Exercise prompt
In the material below, find every line containing the string "down" and return it.

Materials provided
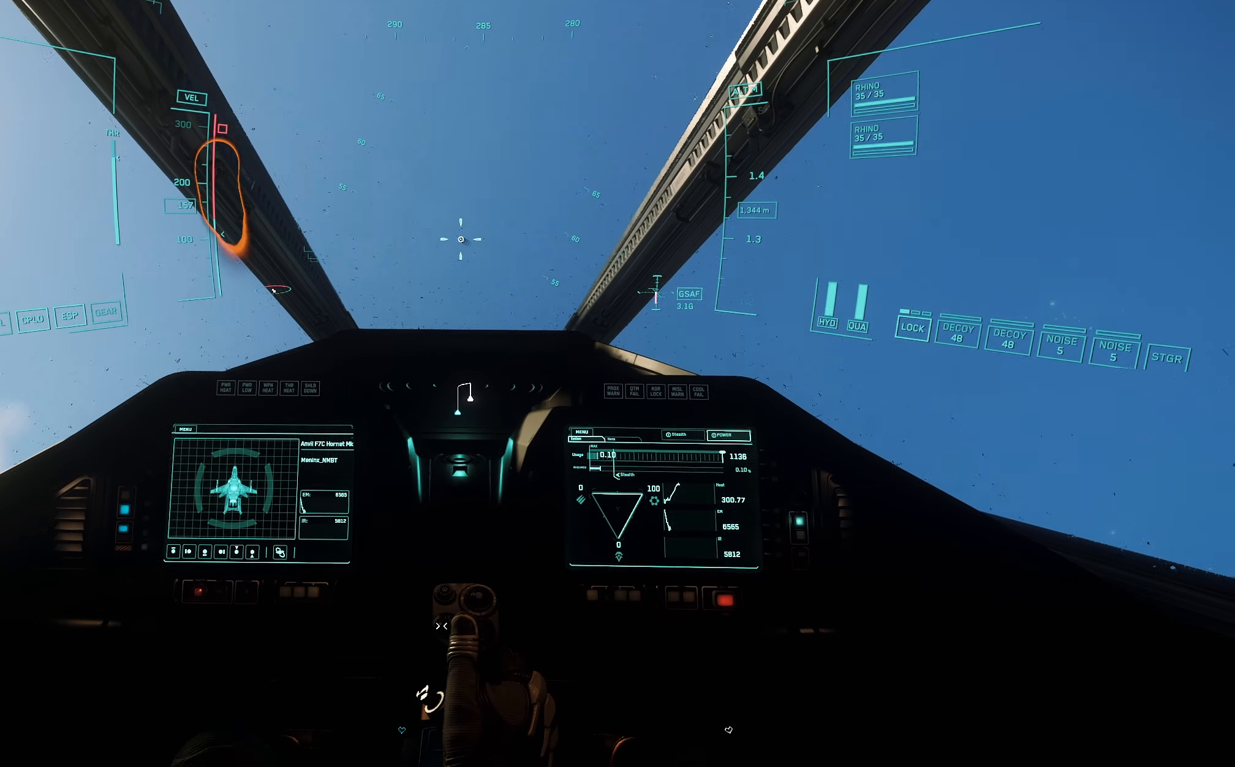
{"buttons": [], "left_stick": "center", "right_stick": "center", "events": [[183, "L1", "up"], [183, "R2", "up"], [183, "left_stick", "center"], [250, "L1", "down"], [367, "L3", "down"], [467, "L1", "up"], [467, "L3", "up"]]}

==

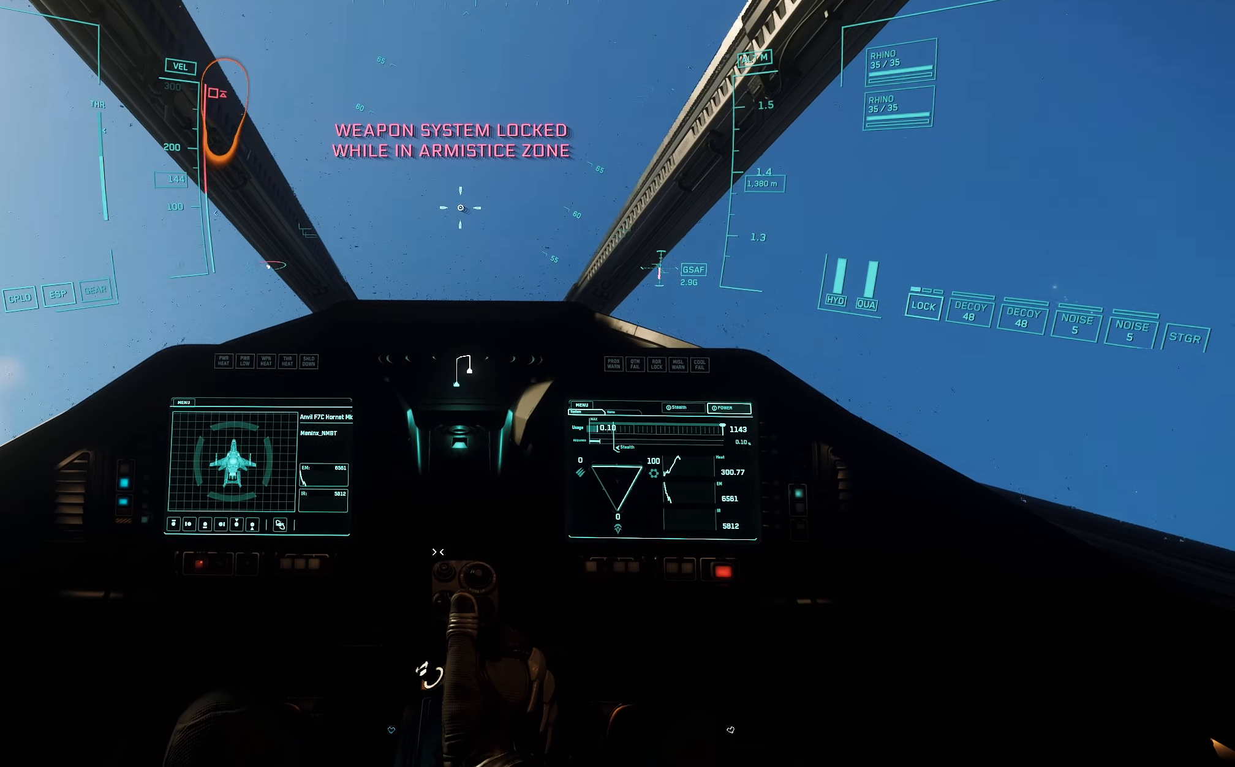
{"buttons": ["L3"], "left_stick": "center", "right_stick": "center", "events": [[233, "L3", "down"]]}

--

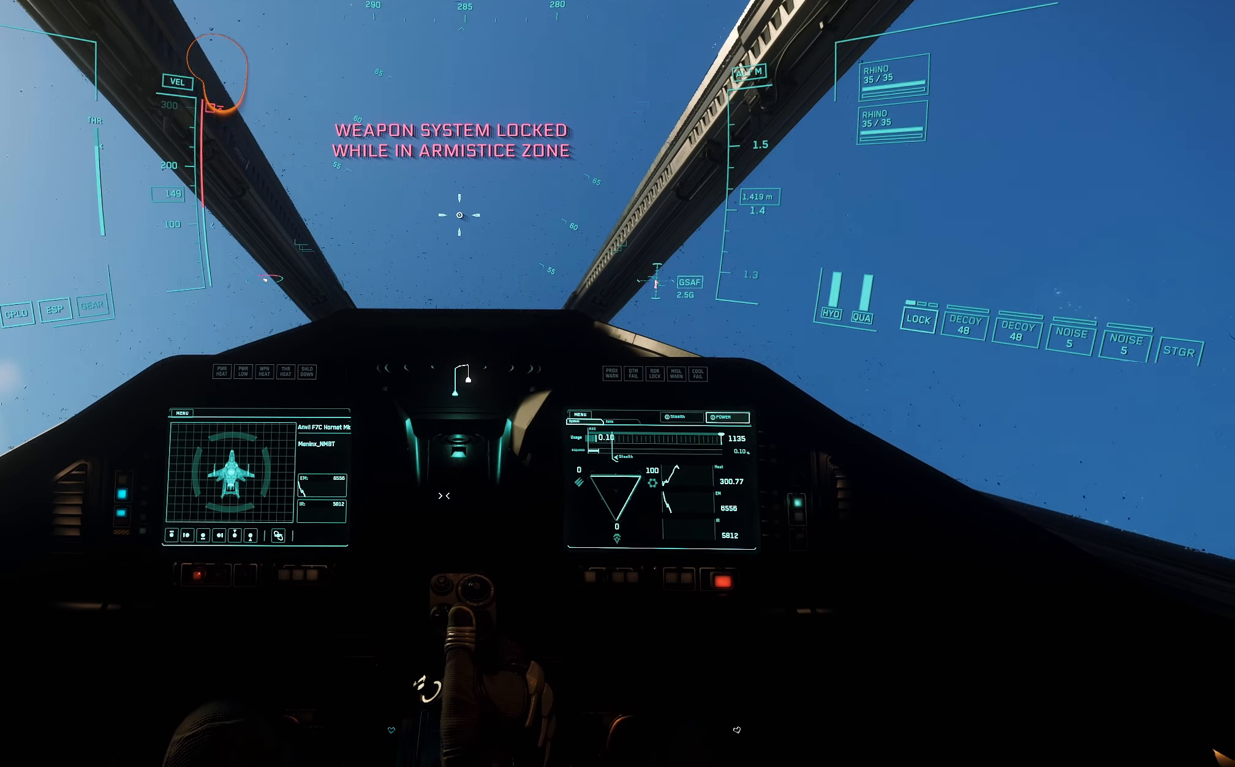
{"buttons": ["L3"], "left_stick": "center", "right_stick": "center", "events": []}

Reply
{"buttons": [], "left_stick": "center", "right_stick": "center", "events": [[183, "L1", "up"], [183, "R2", "up"], [183, "left_stick", "center"], [250, "L1", "down"], [367, "L3", "down"], [467, "L1", "up"], [467, "L3", "up"]]}
{"buttons": ["L3"], "left_stick": "center", "right_stick": "center", "events": [[233, "L3", "down"]]}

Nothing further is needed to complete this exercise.